** Task statement **
In the copy, include every record below exactly as it appears, but no pictures.

** Exercise data **

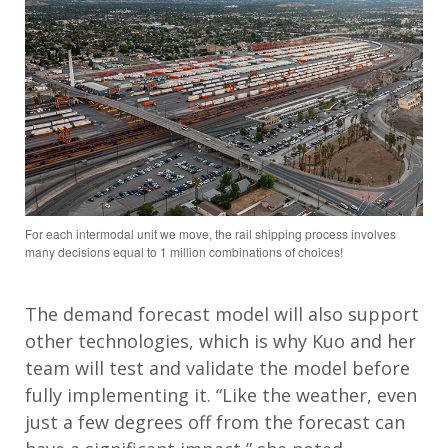
For each intermodal unit we move, the rail shipping process involves
many decisions equal to 1 million combinations of choices!
The demand forecast model will also support
other technologies, which is why Kuo and her
team will test and validate the model before
fully implementing it. “Like the weather, even
just a few degrees off from the forecast can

** Solution to this task **
For each intermodal unit we move, the rail shipping process involves
many decisions equal to 1 million combinations of choices!
The demand forecast model will also support
other technologies, which is why Kuo and her
team will test and validate the model before
fully implementing it. “Like the weather, even
just a few degrees off from the forecast can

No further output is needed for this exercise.